La véritable doctrine de Bastiat sur la valeur

Ernest Martineau, « La véritable doctrine de Bastiat sur la valeur », Journal des économistes, octobre 1884


LA VÉRITABLE DOCTRINE DE BASTIAT SUR LA VALEUR.

CORRESPONDANCE.

À M. LE RÉDACTEUR EN CHEF DU Journal des Économistes.

Je viens de lire, avec l’attention qu’elle mérite, la remarquable lettre écrite dans le dernier numéro du Journal des Économistes par M. Paul Lafargue, gendre de Karl Marx, en réponse aux critiques dirigées par M. Paul Leroy-Beaulieu contre la théorie du Capital du célèbre socialiste. Je n’ai pas à intervenir directement dans ce débat et nul ne pourrait répondre avec une plus grande compétence que le savant professeur du Collège de France. Je voudrais seulement relever dans cette lettre une inexactitude bien étrange dans la citation de la doctrine de Bastiat sur la valeur.

M. Lafargue dit, p. 384 : « En estampillant de l’épithète fantaisiste la définition de la valeur, M. Leroy-Beaulieu ne frappe pas Marx, mais les maîtres de l’économie politique classique, et il ne peut exciper de son ignorance car un économiste, M. de Laveleye, avait pris soin de l’avertir que ‘‘Marx fonde son système sur des principes formulés par les économistes de la plus grande autorité : Adam Smith, Ricardo, de Tracy, Bastiat, et la légion de leurs adhérents … que les économistes qui admettent le travail comme source de la valeur et de la propriété ne peuvent qu’admettre le raisonnement de Marx’’ ; c’est-à-dire que la valeur d’une marchandise est déterminée par le quantum de travail humain socialement nécessaire à sa production qu’elle contient. Si l’on admet ces prémisses, continue M. de Laveleye, Marx prouvera avec une logique irréfutable (une logique d’acier, dit-il ailleurs) que le capital est le produit de la spoliation, qu’il n’est que du travail non payé. Mais le qualificatif fantaisiste appliqué aux principes de maîtres de l’économie politique…, etc. »

> [Exercice 1]:
Répondez aux questions suivantes d'après la lettre sur la doctrine de Bastiat.
(a) À qui la lettre est-elle adressée ?
(b) Quel lien de parenté unit M. Paul Lafargue à Karl Marx ?
(c) D'après M. de Laveleye, que Marx prouvera-t-il au sujet du capital si l'on admet ses prémisses ?

> [Données fournies]:
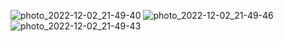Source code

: ![photo_2022-12-02_21-49-40](https://user-images.githubusercontent.com/94204325/205374677-75748a02-4e13-4226-b01b-91349261e335.jpg)
![photo_2022-12-02_21-49-46](https://user-images.githubusercontent.com/94204325/205374684-3616b97b-3ef6-4733-82fc-b81163dbbacd.jpg)
![photo_2022-12-02_21-49-43](https://user-images.githubusercontent.com/94204325/205374680-1499d055-ed1f-4c85-9276-6f6fdf1463b6.jpg)
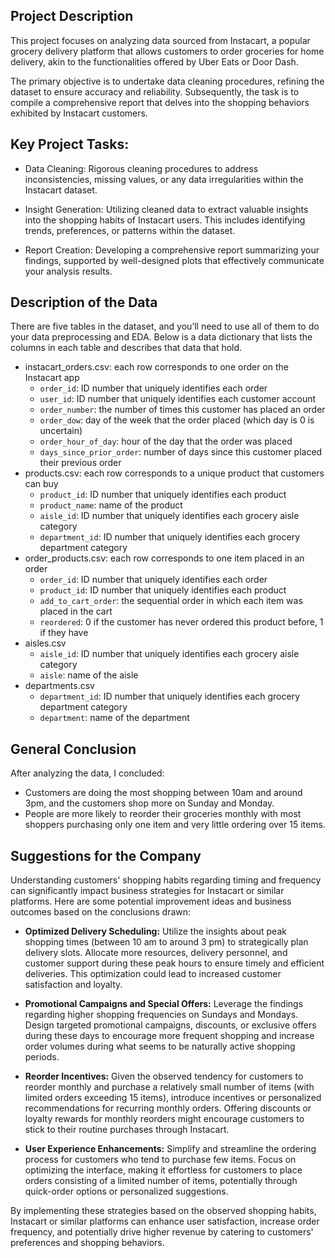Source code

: ## Project Description

This project focuses on analyzing data sourced from Instacart, a popular grocery delivery platform that allows customers to order groceries for home delivery, akin to the functionalities offered by Uber Eats or Door Dash.

The primary objective is to undertake data cleaning procedures, refining the dataset to ensure accuracy and reliability. Subsequently, the task is to compile a comprehensive report that delves into the shopping behaviors exhibited by Instacart customers.

## Key Project Tasks:

- Data Cleaning: Rigorous cleaning procedures to address inconsistencies, missing values, or any data irregularities within the Instacart dataset.

- Insight Generation: Utilizing cleaned data to extract valuable insights into the shopping habits of Instacart users. This includes identifying trends, preferences, or patterns within the dataset.

- Report Creation: Developing a comprehensive report summarizing your findings, supported by well-designed plots that effectively communicate your analysis results.

## Description of the Data

There are five tables in the dataset, and you’ll need to use all of them to do your data preprocessing and EDA. Below is a data dictionary that lists the columns in each table and describes that data that hold.
- instacart_orders.csv: each row corresponds to one order on the Instacart app
  - `order_id`: ID number that uniquely identifies each order
  - `user_id`: ID number that uniquely identifies each customer account
  - `order_number`: the number of times this customer has placed an order
  - `order_dow`: day of the week that the order placed (which day is 0 is uncertain)
  - `order_hour_of_day`: hour of the day that the order was placed
  - `days_since_prior_order`: number of days since this customer placed their previous order
- products.csv: each row corresponds to a unique product that customers can buy
  - `product_id`: ID number that uniquely identifies each product
  - `product_name`: name of the product
  - `aisle_id`: ID number that uniquely identifies each grocery aisle category
  - `department_id`: ID number that uniquely identifies each grocery department category
- order_products.csv: each row corresponds to one item placed in an order
  - `order_id`: ID number that uniquely identifies each order
  - `product_id`: ID number that uniquely identifies each product
  - `add_to_cart_order`: the sequential order in which each item was placed in the cart
  - `reordered`: 0 if the customer has never ordered this product before, 1 if they have
- aisles.csv
  - `aisle_id`: ID number that uniquely identifies each grocery aisle category
  - `aisle`: name of the aisle
- departments.csv
  - `department_id`: ID number that uniquely identifies each grocery department category
  - `department`: name of the department

## General Conclusion

After analyzing the data, I concluded:
- Customers are doing the most shopping between 10am and around 3pm, and the customers shop more on Sunday and Monday.
- People are more likely to reorder their groceries monthly with most shoppers purchasing only one item and very little ordering over 15 items.

## Suggestions for the Company

Understanding customers' shopping habits regarding timing and frequency can significantly impact business strategies for Instacart or similar platforms. Here are some potential improvement ideas and business outcomes based on the conclusions drawn:

- **Optimized Delivery Scheduling:** Utilize the insights about peak shopping times (between 10 am to around 3 pm) to strategically plan delivery slots. Allocate more resources, delivery personnel, and customer support during these peak hours to ensure timely and efficient deliveries. This optimization could lead to increased customer satisfaction and loyalty.

- **Promotional Campaigns and Special Offers:** Leverage the findings regarding higher shopping frequencies on Sundays and Mondays. Design targeted promotional campaigns, discounts, or exclusive offers during these days to encourage more frequent shopping and increase order volumes during what seems to be naturally active shopping periods.

- **Reorder Incentives:** Given the observed tendency for customers to reorder monthly and purchase a relatively small number of items (with limited orders exceeding 15 items), introduce incentives or personalized recommendations for recurring monthly orders. Offering discounts or loyalty rewards for monthly reorders might encourage customers to stick to their routine purchases through Instacart.

- **User Experience Enhancements:** Simplify and streamline the ordering process for customers who tend to purchase few items. Focus on optimizing the interface, making it effortless for customers to place orders consisting of a limited number of items, potentially through quick-order options or personalized suggestions.

By implementing these strategies based on the observed shopping habits, Instacart or similar platforms can enhance user satisfaction, increase order frequency, and potentially drive higher revenue by catering to customers' preferences and shopping behaviors.

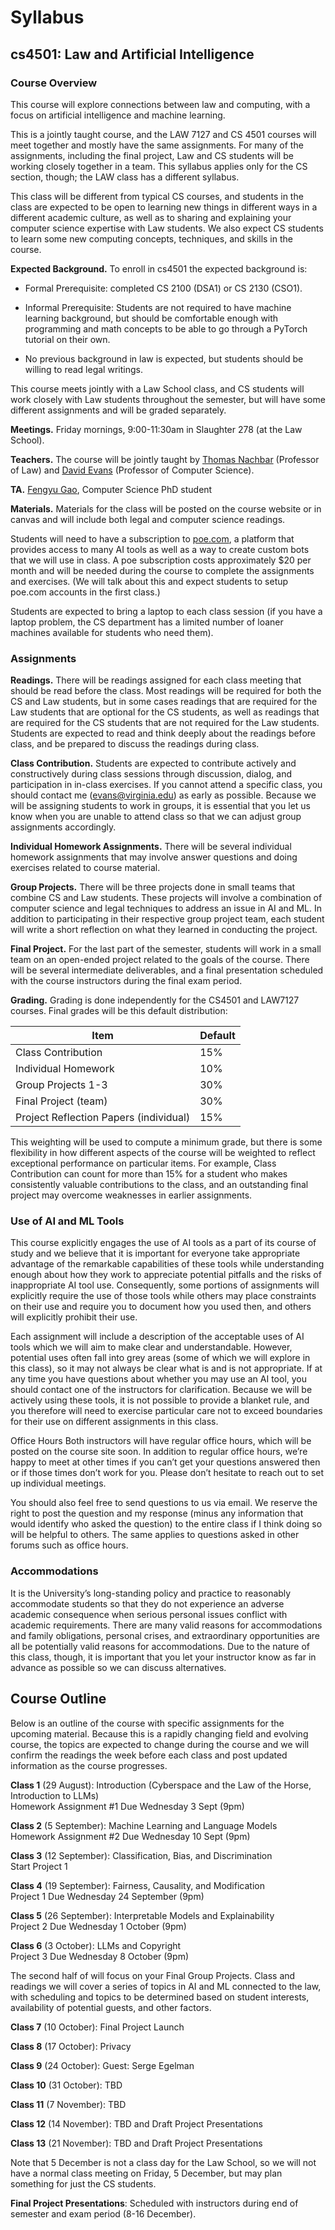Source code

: # Syllabus

## cs4501: Law and Artificial Intelligence


### Course Overview

This course will explore connections between law and computing, with a focus on artificial intelligence and machine learning. 

This is a jointly taught course, and the LAW 7127 and CS 4501 courses will meet together and mostly have the same assignments. For many of the assignments, including the final project, Law and CS students will be working closely together in a team. This syllabus applies only for the CS section, though; the LAW class has a different syllabus.

This class will be different from typical CS courses, and students in the class are expected to be open to learning new things in different ways in a different academic culture, as well as to sharing and explaining your computer science expertise with Law students. We also expect CS students to learn some new computing concepts, techniques, and skills in the course.

**Expected Background.** To enroll in cs4501 the expected background is:

- Formal Prerequisite: completed CS 2100 (DSA1) or CS 2130 (CSO1).

- Informal Prerequisite: Students are not required to have machine learning background, but should be comfortable enough with programming and math concepts to be able to go through a PyTorch tutorial on their own. 

- No previous background in law is expected, but students should be willing to read legal writings.

This course meets jointly with a Law School class, and CS students will work closely with Law students throughout the semester, but will have some different assignments and will be graded separately. 

**Meetings.** Friday mornings, 9:00-11:30am in Slaughter 278 (at the Law School).

**Teachers.** The course will be jointly taught by [Thomas Nachbar](https://www.law.virginia.edu/faculty/profile/tbn4n/1194120) (Professor of Law) and [David Evans](https://www.cs.virginia.edu/evans) (Professor of Computer Science).

**TA.** [Fengyu Gao](https://gfengyu.github.io/), Computer Science PhD student

**Materials.** 
Materials for the class will be posted on the course website or in canvas and will include both legal and computer science readings.

Students will need to have a subscription to [poe.com](poe.com), a platform that provides access to many AI tools as well as a way to create custom bots that we will use in class. A poe subscription costs approximately $20 per month and will be needed during the course to complete the assignments and exercises. (We will talk about this and expect students to setup poe.com accounts in the first class.)

Students are expected to bring a laptop to each class session (if you have a laptop problem, the CS department has a limited number of loaner machines available for students who need them).


### Assignments

**Readings.** There will be readings assigned for each class meeting that should be read before the class. Most readings will be required for both the CS and Law students, but in some cases readings that are required for the Law students that are optional for the CS students, as well as readings that are required for the CS students that are not required for the Law students. Students are expected to read and think deeply about the readings before class, and be prepared to discuss the readings during class.

**Class Contribution.** Students are expected to contribute actively and constructively during class sessions through discussion, dialog, and participation in in-class exercises.  If you cannot attend a specific class, you should contact me ([evans@virginia.edu](evans@virginia.edu)) as early as possible. Because we will be assigning students to work in groups, it is essential that you let us know when you are unable to attend class so that we can adjust group assignments accordingly. 

**Individual Homework Assignments.** There will be several individual homework assignments that may involve answer questions and doing exercises related to course material. 

**Group Projects.** There will be three projects done in small teams that combine CS and Law students. These projects will involve a combination of computer science and legal techniques to address an issue in AI and ML. In addition to participating in their respective group project team, each student will write a short reflection on what they learned in conducting the project. 

**Final Project.** For the last part of the semester, students will work in a small team on an open-ended project related to the goals of the course. There will be several intermediate deliverables, and a final presentation scheduled with the course instructors during the final exam period.

**Grading.** Grading is done independently for the CS4501 and LAW7127 courses. Final grades will be this default distribution:

| Item | Default | 
| ---- | ------- |
| Class Contribution | 15% |
| Individual Homework | 10% |
| Group Projects 1-3 | 30% |
| Final Project (team) | 30% |
| Project Reflection Papers (individual) | 15% |

This weighting will be used to compute a minimum grade, but there is some flexibility in how different aspects of the course will be weighted to reflect exceptional performance on particular items. For example, Class Contribution can count for more than 15% for a student who makes consistently valuable contributions to the class, and an outstanding final project may overcome weaknesses in earlier assignments.


### Use of AI and ML Tools

This course explicitly engages the use of AI tools as a part of its course of study and we believe that it is important for everyone take appropriate advantage of the remarkable capabilities of these tools while understanding enough about how they work to appreciate potential pitfalls and the risks of inappropriate AI tool use. Consequently, some portions of assignments will explicitly require the use of those tools while others may place constraints on their use and require you to document how you used then, and others will explicitly prohibit their use.

Each assignment will include a description of the acceptable uses of AI tools which we will aim to make clear and understandable. However, potential uses often fall into grey areas (some of which we will explore in this class), so it may not always be clear what is and is not appropriate. If at any time you have questions about whether you may use an AI tool, you should contact one of the instructors for clarification. Because we will be actively using these tools, it is not possible to provide a blanket rule, and you therefore will need to exercise particular care not to exceed boundaries for their use on different assignments in this class.

Office Hours
Both instructors will have regular office hours, which will be posted on the course site soon. In addition to regular office hours, we’re happy to meet at other times if you can’t get your questions answered then or if those times don’t work for you. Please don’t hesitate to reach out to set up individual meetings. 

You should also feel free to send questions to us via email. We reserve the right to post the question and my response (minus any information that would identify who asked the question) to the entire class if I think doing so will be helpful to others. The same applies to questions asked in other forums such as office hours.

### Accommodations

It is the University’s long-standing policy and practice to reasonably accommodate students so that they do not experience an adverse academic consequence when serious personal issues conflict with academic requirements. There are many valid reasons for accommodations and family obligations, personal crises, and extraordinary opportunities are all be potentially valid reasons for accommodations. Due to the nature of this class, though, it is important that you let your instructor know as far in advance as possible so we can discuss alternatives. 

## Course Outline

Below is an outline of the course with specific assignments for the upcoming material. Because this is a rapidly changing field and evolving course, the topics are expected to change during the course and we will confirm the readings the week before each class and post updated information as the course progresses.

**Class 1** (29 August): Introduction (Cyberspace and the Law of the Horse, Introduction to LLMs)  
Homework Assignment #1 Due Wednesday 3 Sept (9pm)

**Class 2** (5 September): Machine Learning and Language Models  
Homework Assignment #2 Due Wednesday 10 Sept (9pm)

**Class 3** (12 September): Classification, Bias, and Discrimination  
Start Project 1

**Class 4** (19 September): Fairness, Causality, and Modification  
Project 1 Due Wednesday 24 September (9pm)

**Class 5** (26 September): Interpretable Models and Explainability  
Project 2 Due Wednesday 1 October (9pm)

**Class 6** (3 October): LLMs and Copyright  
Project 3 Due Wednesday 8 October (9pm)

The second half of will focus on your Final Group Projects. Class and readings we will cover a series of topics in AI and ML connected to the law, with scheduling and topics to be determined based on student interests, availability of potential guests, and other factors. 

**Class 7** (10 October): Final Project Launch

**Class 8** (17 October): Privacy

**Class 9** (24 October): Guest: Serge Egelman

**Class 10** (31 October): TBD

**Class 11** (7 November): TBD

**Class 12** (14 November): TBD and Draft Project Presentations

**Class 13** (21 November): TBD and Draft Project Presentations

Note that 5 December is not a class day for the Law School, so we will not have a normal class meeting on Friday, 5 December, but may plan something for just the CS students.

**Final Project Presentations**: Scheduled with instructors during end of semester and exam period (8-16 December).
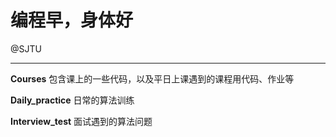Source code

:# 编程早，身体好

@SJTU
****
**Courses**
包含课上的一些代码，以及平日上课遇到的课程用代码、作业等

**Daily_practice**
日常的算法训练

**Interview_test**
面试遇到的算法问题





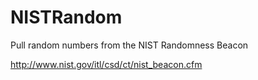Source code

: NISTRandom
==========

Pull random numbers from the NIST Randomness Beacon

http://www.nist.gov/itl/csd/ct/nist_beacon.cfm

> [Exercice 2]:
Mettez à jour un passage des entrées : commencez à la ligne qui contient « to course material. » et arrêtez-vous après celle qui contient « ### Use of AI and ML Tools ». Recopiez seulement ces lignes en y remplaçant « Grading » par « Assessment », sans rien modifier d'autre.

> [Réponse 1]:
(a) Au rédacteur en chef du Journal des Économistes.
(b) Il est le gendre de Karl Marx.
(c) Que le capital est le produit de la spoliation, qu'il n'est que du travail non payé.

> [Réponse 2]:
**Individual Homework Assignments.** There will be several individual homework assignments that may involve answer questions and doing exercises related to course material. 

**Group Projects.** There will be three projects done in small teams that combine CS and Law students. These projects will involve a combination of computer science and legal techniques to address an issue in AI and ML. In addition to participating in their respective group project team, each student will write a short reflection on what they learned in conducting the project. 

**Final Project.** For the last part of the semester, students will work in a small team on an open-ended project related to the goals of the course. There will be several intermediate deliverables, and a final presentation scheduled with the course instructors during the final exam period.

**Assessment.** Assessment is done independently for the CS4501 and LAW7127 courses. Final grades will be this default distribution:

| Item | Default | 
| ---- | ------- |
| Class Contribution | 15% |
| Individual Homework | 10% |
| Group Projects 1-3 | 30% |
| Final Project (team) | 30% |
| Project Reflection Papers (individual) | 15% |

This weighting will be used to compute a minimum grade, but there is some flexibility in how different aspects of the course will be weighted to reflect exceptional performance on particular items. For example, Class Contribution can count for more than 15% for a student who makes consistently valuable contributions to the class, and an outstanding final project may overcome weaknesses in earlier assignments.


### Use of AI and ML Tools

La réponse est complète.